Hair today

Traci Turner

Traci Turner works on a portrait in her studio.

Traci Turner works on a portrait in her studio.

Photo/Josie Luciano

Traci Turner's exhibit Hair is at the Never Ender Gallery, 119 Thoma St., from March 12 to April 4. The reception is March 12 from 6 to 9 p.m.

It’s tempting to look at the stark walls, worn easel, and well-organized oil paints in Traci Turner’s home studio and conclude that a fairly conventional painting is about to take place. However, Turner’s work is anything but.

Using a mixture of impressionistic and expressionistic techniques perfected by artists—mostly European men—beginning in the late 1880s, Turner appropriates well-worn territory to tell the story of black women’s hair. Her nod to expressionism employs the use of bright, sometimes clashing colors to set an emotional tone for the portrait. The quick, loose dots of color that depict the ever-changing light that impressionists sought after are effective in creating movement and immediacy in her paintings.

“People say, ’There’s really nothing new you can do with portraiture—anything you can say has already been said,’” said Turner. “But I don’t think that’s true. … The people are different.”

Turner’s people are different. Not just because they are unique individuals in real life or the fact that they are represented in such a stylized manner. The real feature that sets these women apart is the hair on their heads. Each piece in her upcoming “Hair” series portrays a black woman who does not chemically straighten her hair. This transition to natural hair is one that many women make and one the artist has made herself.

“I have seen other artists enter the fold with their interpretation [of natural hair], but it feels good to be able to answer that call too, and I hope that other people can be inspired,” she said. “Painting black women’s natural hair is a big deal for me specifically because for so long we’ve been told that it’s not beautiful.”

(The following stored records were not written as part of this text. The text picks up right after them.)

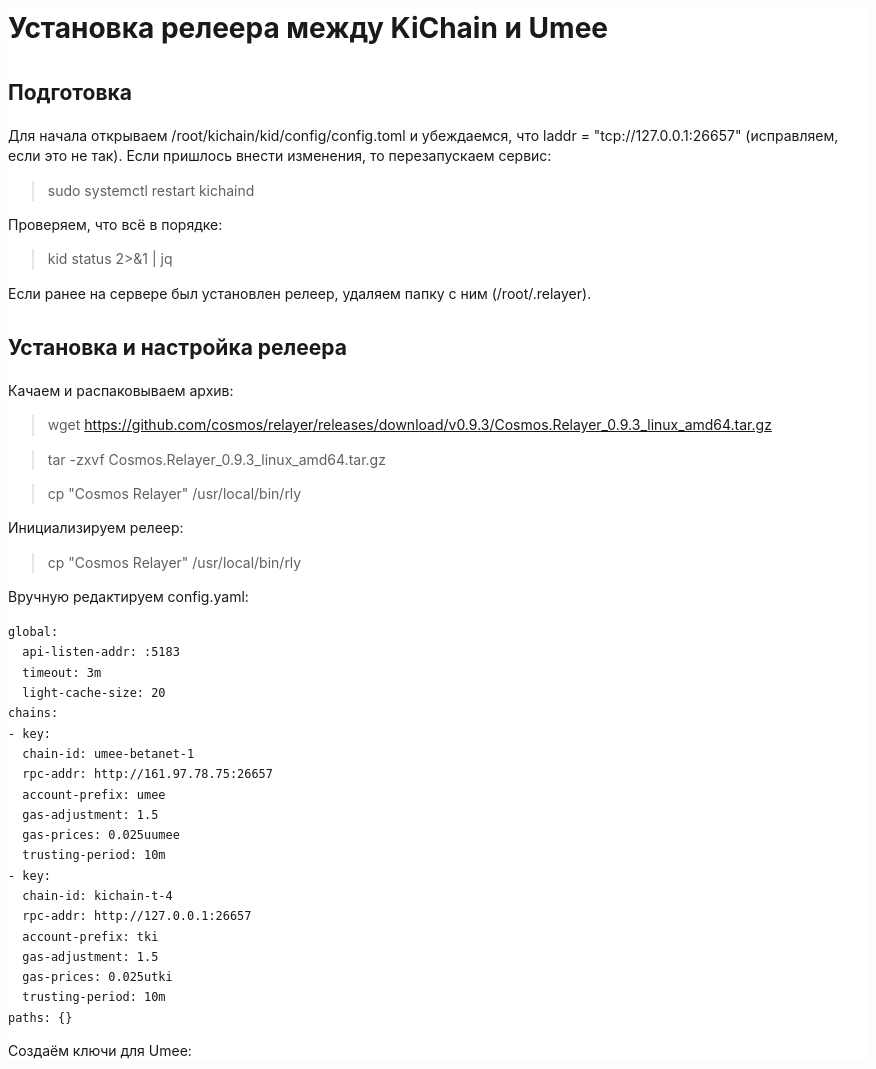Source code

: # Установка релеера между KiChain и Umee

## Подготовка

Для начала открываем /root/kichain/kid/config/config.toml и убеждаемся, что laddr = "tcp://127.0.0.1:26657" (исправляем, если это не так). Если пришлось внести изменения, то перезапускаем сервис:

>sudo systemctl restart kichaind

Проверяем, что всё в порядке: 

>kid status 2>&1 | jq

Если ранее на сервере был установлен релеер, удаляем папку с ним (/root/.relayer).

## Установка и настройка релеера

Качаем и распаковываем архив:

>wget https://github.com/cosmos/relayer/releases/download/v0.9.3/Cosmos.Relayer_0.9.3_linux_amd64.tar.gz

>tar -zxvf Cosmos.Relayer_0.9.3_linux_amd64.tar.gz

>cp "Cosmos Relayer" /usr/local/bin/rly

Инициализируем релеер:

>cp "Cosmos Relayer" /usr/local/bin/rly

Вручную редактируем config.yaml:

    global:
      api-listen-addr: :5183
      timeout: 3m
      light-cache-size: 20
    chains:
    - key:
      chain-id: umee-betanet-1
      rpc-addr: http://161.97.78.75:26657
      account-prefix: umee
      gas-adjustment: 1.5
      gas-prices: 0.025uumee
      trusting-period: 10m
    - key:
      chain-id: kichain-t-4
      rpc-addr: http://127.0.0.1:26657
      account-prefix: tki
      gas-adjustment: 1.5
      gas-prices: 0.025utki
      trusting-period: 10m
    paths: {}

Создаём ключи для Umee:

The controversy in the way that natural, black hair is depicted and received in our society is hardly a new topic. From performance pieces such as Antonia Opiah’s “You Can Touch My Hair” to exhibits like Mickalene Thomas’ Hair Portraits and Michael July’s Afros: a Celebration of Natural Hair, artwork that exposes and embraces the natural texture of black people’s hair gives voice to the cultural questions, social customs and glaring ignorance that still surrounds something as seemingly simple as hair.

Adding images of natural hair to a world that is already saturated with messages that restrict and police African-American bodies—both from within and without—is only a good thing. And while Turner’s paintings focus primarily on the aesthetic beauty of natural hair, the artist acknowledges the deeply painful and personal underpinnings of her subject matter. “To make that transition [to natural hair] for people can be very hard, it’s a very psychological thing, and not too many people understand that. It comes from the media, but it also comes from our families. I hope what I’m doing here can connect with little girls or other people who are natural or thinking about it.”

In many ways, Turner’s paintings accomplish the radical shift in perception that the European men of the late 19th century employed for their paintings of bucolic landscapes, setting suns and vibrant cafes. But instead of changing the way we see haystacks, Tuner shines a light on our own perception of natural hair—and it is pretty revealing.